Severe ‘Whether’ Warning
Is this a severe warning whether a key transport paragraph of the National Planning Policy Framework will ever be fully understood, or does a recent research paper represent a bright and sunny future for the transport planning industry? Transport Director, Simon Moon, gives his view.
Since the first publication of the NPPF there’s been one paragraph that has had Transport Planners scratching their heads. Back in 2012 this was paragraph 32 and in the latest version paragraph 109. Although the words have been tweaked over the years to give a greater focus on highway safety impacts, the thrust has stayed the same and reads:
“Development should only be prevented or refused on highways grounds if there would be an unacceptable impact on highway safety, or the residual cumulative impacts on the road network would be severe”.
It is these words which have been the subject of many debates between Transport Planners, Planning Officers and the like for as long as they have been published, and the reason is how do you determine: what is severe?
To explore this in more detail I attended the 17th Annual Transport Practitioners Meeting in Oxford last month. A paper titled “What is Severe” was presented and this aimed to address the question many people have been asking for some time.
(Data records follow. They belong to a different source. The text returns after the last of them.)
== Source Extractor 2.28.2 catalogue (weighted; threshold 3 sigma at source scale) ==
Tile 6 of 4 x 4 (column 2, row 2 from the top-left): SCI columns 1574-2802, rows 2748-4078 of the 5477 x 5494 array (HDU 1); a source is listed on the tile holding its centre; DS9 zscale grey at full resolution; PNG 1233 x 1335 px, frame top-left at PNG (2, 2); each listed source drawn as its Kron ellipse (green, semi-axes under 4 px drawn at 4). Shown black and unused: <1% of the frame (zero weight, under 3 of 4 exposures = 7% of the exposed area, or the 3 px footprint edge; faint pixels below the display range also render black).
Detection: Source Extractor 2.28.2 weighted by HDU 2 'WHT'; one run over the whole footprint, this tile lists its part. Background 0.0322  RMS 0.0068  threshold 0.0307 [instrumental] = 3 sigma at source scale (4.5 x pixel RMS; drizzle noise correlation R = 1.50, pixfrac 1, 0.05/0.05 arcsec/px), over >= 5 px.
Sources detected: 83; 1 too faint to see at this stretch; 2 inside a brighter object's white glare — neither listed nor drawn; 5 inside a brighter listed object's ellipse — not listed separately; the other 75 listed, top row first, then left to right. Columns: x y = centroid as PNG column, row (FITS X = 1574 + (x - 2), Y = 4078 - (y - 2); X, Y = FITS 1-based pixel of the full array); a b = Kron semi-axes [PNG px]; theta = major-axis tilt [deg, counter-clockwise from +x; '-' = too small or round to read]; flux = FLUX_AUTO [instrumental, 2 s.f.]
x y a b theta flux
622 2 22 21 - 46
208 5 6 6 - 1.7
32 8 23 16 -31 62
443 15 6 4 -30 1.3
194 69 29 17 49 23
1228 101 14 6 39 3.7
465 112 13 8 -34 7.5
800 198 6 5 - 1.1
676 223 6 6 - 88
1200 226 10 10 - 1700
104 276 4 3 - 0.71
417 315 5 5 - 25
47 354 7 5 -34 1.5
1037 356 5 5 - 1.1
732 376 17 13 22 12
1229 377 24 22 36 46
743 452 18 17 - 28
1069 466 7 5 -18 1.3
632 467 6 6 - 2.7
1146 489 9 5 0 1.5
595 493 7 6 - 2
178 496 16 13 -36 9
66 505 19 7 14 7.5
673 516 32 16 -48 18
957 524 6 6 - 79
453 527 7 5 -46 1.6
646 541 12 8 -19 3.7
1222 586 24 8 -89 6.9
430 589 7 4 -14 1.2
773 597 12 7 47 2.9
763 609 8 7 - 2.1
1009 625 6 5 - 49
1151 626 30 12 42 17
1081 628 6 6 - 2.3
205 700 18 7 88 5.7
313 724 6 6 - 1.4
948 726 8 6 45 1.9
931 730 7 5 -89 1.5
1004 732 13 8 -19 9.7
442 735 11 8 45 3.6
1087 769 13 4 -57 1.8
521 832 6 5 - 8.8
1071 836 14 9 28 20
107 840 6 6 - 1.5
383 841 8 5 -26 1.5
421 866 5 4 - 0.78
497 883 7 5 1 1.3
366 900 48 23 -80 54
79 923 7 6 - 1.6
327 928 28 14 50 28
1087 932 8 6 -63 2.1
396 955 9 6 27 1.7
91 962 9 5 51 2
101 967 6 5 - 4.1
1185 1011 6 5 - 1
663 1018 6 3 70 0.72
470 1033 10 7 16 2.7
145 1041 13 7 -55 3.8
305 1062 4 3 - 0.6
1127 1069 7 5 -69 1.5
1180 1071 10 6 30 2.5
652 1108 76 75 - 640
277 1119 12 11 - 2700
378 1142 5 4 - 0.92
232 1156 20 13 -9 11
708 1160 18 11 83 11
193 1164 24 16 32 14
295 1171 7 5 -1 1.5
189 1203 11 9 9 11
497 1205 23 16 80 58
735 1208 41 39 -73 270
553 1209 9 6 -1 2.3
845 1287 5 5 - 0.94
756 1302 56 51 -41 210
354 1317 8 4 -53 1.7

The presentation opened with an assessment of the challenges and what is hoped to be achieved. In summary the goal is to provide an easy-to-use, efficient and practical toolkit capable of indicating what is severe. The toolkit will consider a number of points including both safety and reliability with the focus on the former.
It was however acknowledged at the end of the presentation that more research needs to be undertaken, and it was this (following a strong coffee in the break), which pushed me to approach the author.
We discussed that severe is not only subjective but also relative to the local environment. That is to say that an estimated increase of ‘X‘ minutes in traffic delay as result of development may be totally acceptable in one area, but viewed as detrimental elsewhere. Furthermore one has to ask: can individual planning aspects, for example an increase in queue length, be considered in isolation with regard to a binary severity test, when planning is, by its very nature, a holistic subject?
So what does this all mean?
Well until further work (possibly much more work) is completed there is still no answer to the question regarding development impacts on the highway and what is severity. Transport Planners will still need to look at the individual situation and use the current modelling software to the best of their ability, whist being mindful of all other facets of the planning system – and it is with this in mind that I believe DHA is well placed to help our clients. It is my view that combining both Town Planners and Transport Planners ‘all under one roof’ provides us with a unique opportunity to serve our clients in this complex policy situation.